I was infected with HIV during my teenage years and take full responsibility for it because it was all consensual.
During the time I got infected, there was a lot of stigma surrounding HIV. And to make matters worse, I was supposed to disclose my status to my family who had no idea I was already sexually active, so I kept it to myself for a long time. With the help of a healthcare worker, I adhered to treatment and received counselling. Over the years, through the help of ICW, I gathered enough courage to disclose to my family and friends in 2008.
As I continued working with various organizations like Doctors Without Borders, I openly began to speak out about my status, and it has created a strong passion in me to work closely and actively with the youth.
My family has been very supportive from day one. I have become more of an educator to them whom they come to for information.
Stigma has also reared its ugly head at times, and the most painful encounter I had with it is when we were having an argument with a female family member who knew about my situation.
It was in a public place, and she openly stated that I was going to die very soon in front of my kids who at the time had no knowledge of my status. It hurt me deeply, and I am still recovering from the trauma still.

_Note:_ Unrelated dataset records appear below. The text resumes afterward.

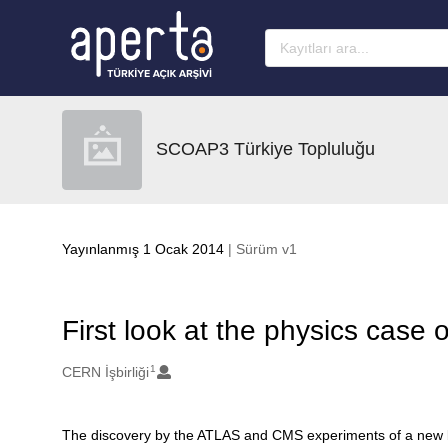
Ana sayfaya geç
SCOAP3 Türkiye Topluluğu
Yayınlanmış 1 Ocak 2014
| Sürüm v1
First look at the physics case
1
Oluşturanlar
CERN İşbirliği
The discovery by the ATLAS and CMS experiments of a new 
Açıklama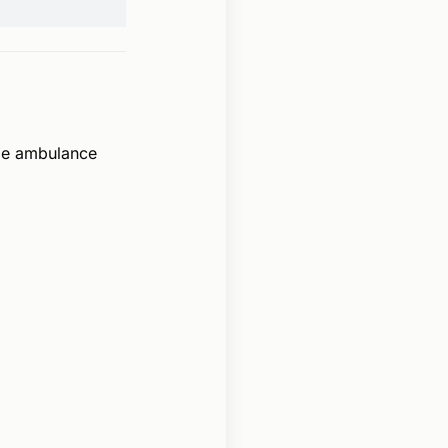
de ambulance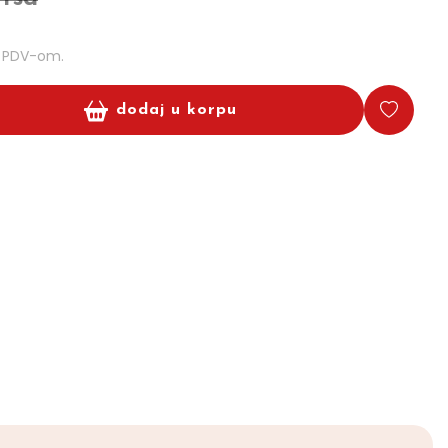
m PDV-om.
dodaj u korpu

After the incident, I sat down with my kids and told them everything and took them to a psychologist to help them come to terms with what had transpired.
To be honest, it is a rollercoaster ride because day one, you fully accept your status, and the next day, you are just an emotional wreck who is trying to grasp the reality of one’s life. What has kept me grounded and has given my life meaning is my job. I work closely with young people and craft programs that help them accept, seek treatment and adhere to it. I practically hold their hand and take it step by step with them because I am living proof.
Experience with Cervical Cancer
It was back in 2013 after my second child that I noticed that something was wrong with me. At first it was irregular periods, which the hospital treated with contraception, stating that my hormones were imbalanced. This went on for [a while] whilst the symptoms got worse.
I had abdominal pains, bleeding occurred, pain during sexual intercourse. What really jolted me to action was when I bled during sex. I requested for screening to be done and was referred to a private institution because issues surrounding cervical cancer were still not addressed during this time.
It took me a while to finally collect my results because I know a lot of women who were living with HIV who had contracted cervical cancer and died. At this point I thought I was going to die as well. I had deteriorated to the point of losing weight, losing my hair and bleeding every other day.
My advice to any woman who is sexually active is to get a pap smear done yearly if you are HIV-positive or biyearly if you are negative. Always watch out for signs such as bleeding outside the normal period days, pain during sex and aforementioned symptoms.
My parting words to those living with HIV is that rather than trying to find who infected you, it is better to accept the situation and move on from it. Even before you disclose, make sure you have come to terms with it. Seek counselling and adhere to treatment so that you are able to defeat it.
Remember, you are me, and I am you. We are in this together.